A seguir, Carol o leva a uma caverna onde mostra um modelo em miniatura de uma cidade de madeira com lindos detalhes. Ao atentar-se aos detalhes da construção, o menino comenta que gostaria de morar dentro dela, e Carol responde: “Ia ser um lugar onde só aconteceria o que você quisesse que acontecesse”. Com esse ideal, começam a construção de um grande forte quando Max encoraja que eles poderiam viver num lugar como aquele. 

Ao longo da trama, a tensão entre a família de monstros, principalmente entre Carol e KW, é palpável, uma vez que o primeiro é muito ciumento. Mais tarde, quando é descoberto que Max não é um rei de verdade, e sim um menino fantasiado de lobo que finge ser um rei, o personagem principal foge e encontra KW, que o instrui a entrar em sua boca a fim de poupá-lo da fúria de Carol. Nessa cena, o ato de ingerir/comer alguém pode ser entendido como metáfora para demonstrar tamanho amor e afeto que um personagem sente pelo outro: quando chega a hora de partir, ela declara: “Não vá. Eu devorarei você, eu amo você tanto”.

FIGURA 12: Max e KW, a “monstro-mãe” se despedem antes de o menino voltar para casa. Fonte: PrimeVideo.

É válido notar que KW pode ser compreendida como uma referência às mulheres da vida de Max, ou seja, sua mãe e sua irmã, enquanto o temperamental e explosivo Carol é Max, e os outros monstros representam sentimentos que vivem dentro do garoto. Quando KW finalmente o tira de dentro dela, é como um renascimento da criança, e Max declara: “Queria que vocês tivessem mãe. Vou pra casa.”

Instruções:
**A.** Liste todas as falas de personagens que o trecho reproduz entre aspas.
**B.** Transcreva sem alterações a parte do trecho que se inicia com as palavras contendo "A seguir, Carol" e se encerra com "lugar como aquele.".

Dados:
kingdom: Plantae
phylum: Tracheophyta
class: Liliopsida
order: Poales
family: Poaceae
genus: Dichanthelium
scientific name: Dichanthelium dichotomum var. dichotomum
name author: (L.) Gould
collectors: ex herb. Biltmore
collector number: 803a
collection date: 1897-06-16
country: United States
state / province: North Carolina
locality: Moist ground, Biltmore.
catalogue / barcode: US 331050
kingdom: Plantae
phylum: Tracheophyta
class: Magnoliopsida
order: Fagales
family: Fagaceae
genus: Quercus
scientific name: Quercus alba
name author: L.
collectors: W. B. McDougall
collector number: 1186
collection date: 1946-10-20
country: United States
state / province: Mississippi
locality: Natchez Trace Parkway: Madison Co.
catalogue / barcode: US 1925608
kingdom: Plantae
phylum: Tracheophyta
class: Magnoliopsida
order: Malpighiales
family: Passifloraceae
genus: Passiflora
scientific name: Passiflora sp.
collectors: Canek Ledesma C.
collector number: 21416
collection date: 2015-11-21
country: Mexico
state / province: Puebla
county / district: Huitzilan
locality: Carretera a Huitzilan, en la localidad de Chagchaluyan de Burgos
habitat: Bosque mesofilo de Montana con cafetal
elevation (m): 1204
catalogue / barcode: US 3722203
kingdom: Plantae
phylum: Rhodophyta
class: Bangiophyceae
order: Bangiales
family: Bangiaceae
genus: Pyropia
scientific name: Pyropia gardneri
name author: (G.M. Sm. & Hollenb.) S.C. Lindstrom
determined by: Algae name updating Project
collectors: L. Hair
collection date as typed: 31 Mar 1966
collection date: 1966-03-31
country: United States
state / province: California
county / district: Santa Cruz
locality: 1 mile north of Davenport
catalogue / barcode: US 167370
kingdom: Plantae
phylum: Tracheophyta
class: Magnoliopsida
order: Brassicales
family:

Respostas:
**A.**
- “Ia ser um lugar onde só aconteceria o que você quisesse que acontecesse”
- “Não vá. Eu devorarei você, eu amo você tanto”
- “Queria que vocês tivessem mãe. Vou pra casa.”

**B.**
A seguir, Carol o leva a uma caverna onde mostra um modelo em miniatura de uma cidade de madeira com lindos detalhes. Ao atentar-se aos detalhes da construção, o menino comenta que gostaria de morar dentro dela, e Carol responde: “Ia ser um lugar onde só aconteceria o que você quisesse que acontecesse”. Com esse ideal, começam a construção de um grande forte quando Max encoraja que eles poderiam viver num lugar como aquele.